WHAT YOU SHOULD DO: Filter the records for lines holding the string "Safety".

::: DATA SECTION :::

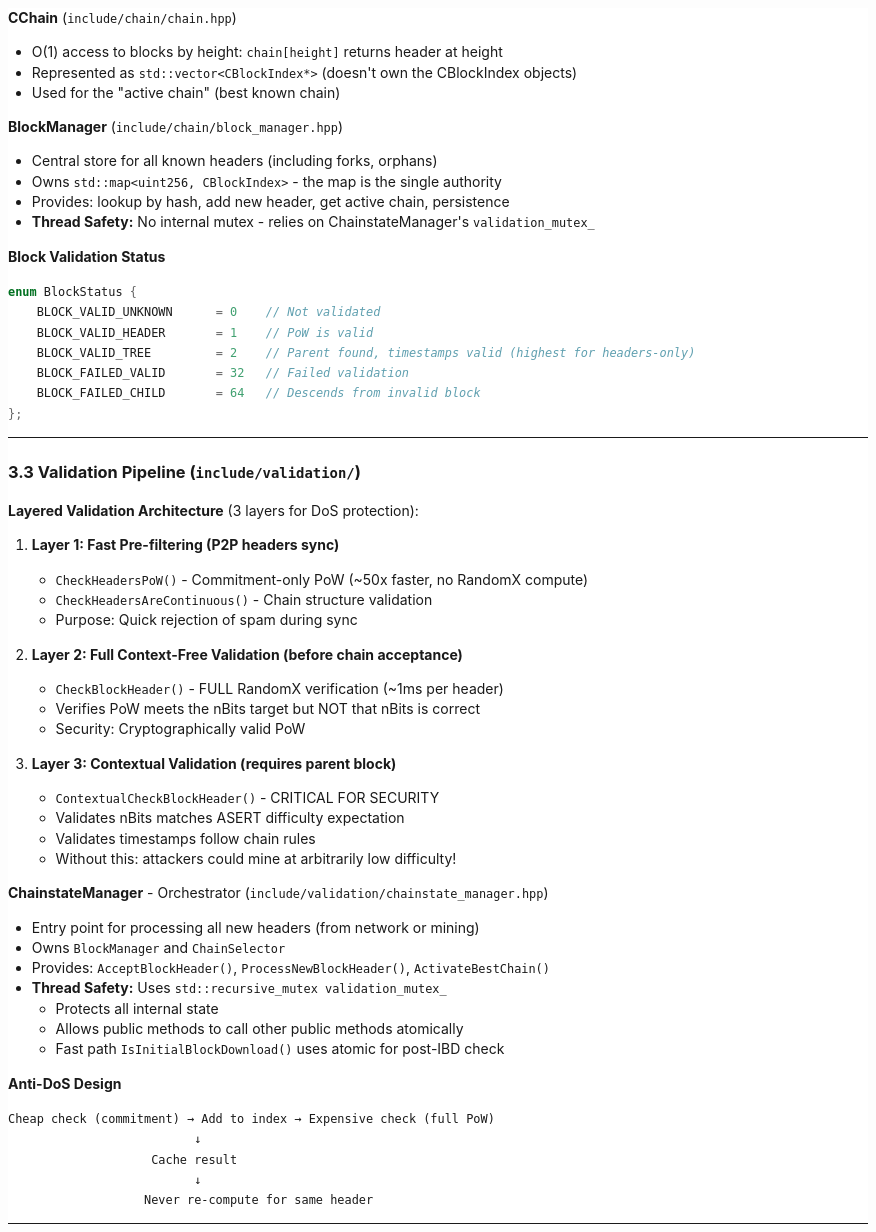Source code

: **CChain** (`include/chain/chain.hpp`)
- O(1) access to blocks by height: `chain[height]` returns header at height
- Represented as `std::vector<CBlockIndex*>` (doesn't own the CBlockIndex objects)
- Used for the "active chain" (best known chain)

**BlockManager** (`include/chain/block_manager.hpp`)
- Central store for all known headers (including forks, orphans)
- Owns `std::map<uint256, CBlockIndex>` - the map is the single authority
- Provides: lookup by hash, add new header, get active chain, persistence
- **Thread Safety:** No internal mutex - relies on ChainstateManager's `validation_mutex_`

**Block Validation Status**
```cpp
enum BlockStatus {
    BLOCK_VALID_UNKNOWN      = 0    // Not validated
    BLOCK_VALID_HEADER       = 1    // PoW is valid
    BLOCK_VALID_TREE         = 2    // Parent found, timestamps valid (highest for headers-only)
    BLOCK_FAILED_VALID       = 32   // Failed validation
    BLOCK_FAILED_CHILD       = 64   // Descends from invalid block
};
```

---

### 3.3 Validation Pipeline (`include/validation/`)

**Layered Validation Architecture** (3 layers for DoS protection):

1. **Layer 1: Fast Pre-filtering (P2P headers sync)**
   - `CheckHeadersPoW()` - Commitment-only PoW (~50x faster, no RandomX compute)
   - `CheckHeadersAreContinuous()` - Chain structure validation
   - Purpose: Quick rejection of spam during sync

2. **Layer 2: Full Context-Free Validation (before chain acceptance)**
   - `CheckBlockHeader()` - FULL RandomX verification (~1ms per header)
   - Verifies PoW meets the nBits target but NOT that nBits is correct
   - Security: Cryptographically valid PoW

3. **Layer 3: Contextual Validation (requires parent block)**
   - `ContextualCheckBlockHeader()` - CRITICAL FOR SECURITY
   - Validates nBits matches ASERT difficulty expectation
   - Validates timestamps follow chain rules
   - Without this: attackers could mine at arbitrarily low difficulty!

**ChainstateManager** - Orchestrator (`include/validation/chainstate_manager.hpp`)
- Entry point for processing all new headers (from network or mining)
- Owns `BlockManager` and `ChainSelector`
- Provides: `AcceptBlockHeader()`, `ProcessNewBlockHeader()`, `ActivateBestChain()`
- **Thread Safety:** Uses `std::recursive_mutex validation_mutex_`
  - Protects all internal state
  - Allows public methods to call other public methods atomically
  - Fast path `IsInitialBlockDownload()` uses atomic for post-IBD check

**Anti-DoS Design**
```
Cheap check (commitment) → Add to index → Expensive check (full PoW)
                          ↓
                    Cache result
                          ↓
                   Never re-compute for same header
```

---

:::

EXERCISE ANSWER:
- **Thread Safety:** No internal mutex - relies on ChainstateManager's `validation_mutex_`
- **Thread Safety:** Uses `std::recursive_mutex validation_mutex_`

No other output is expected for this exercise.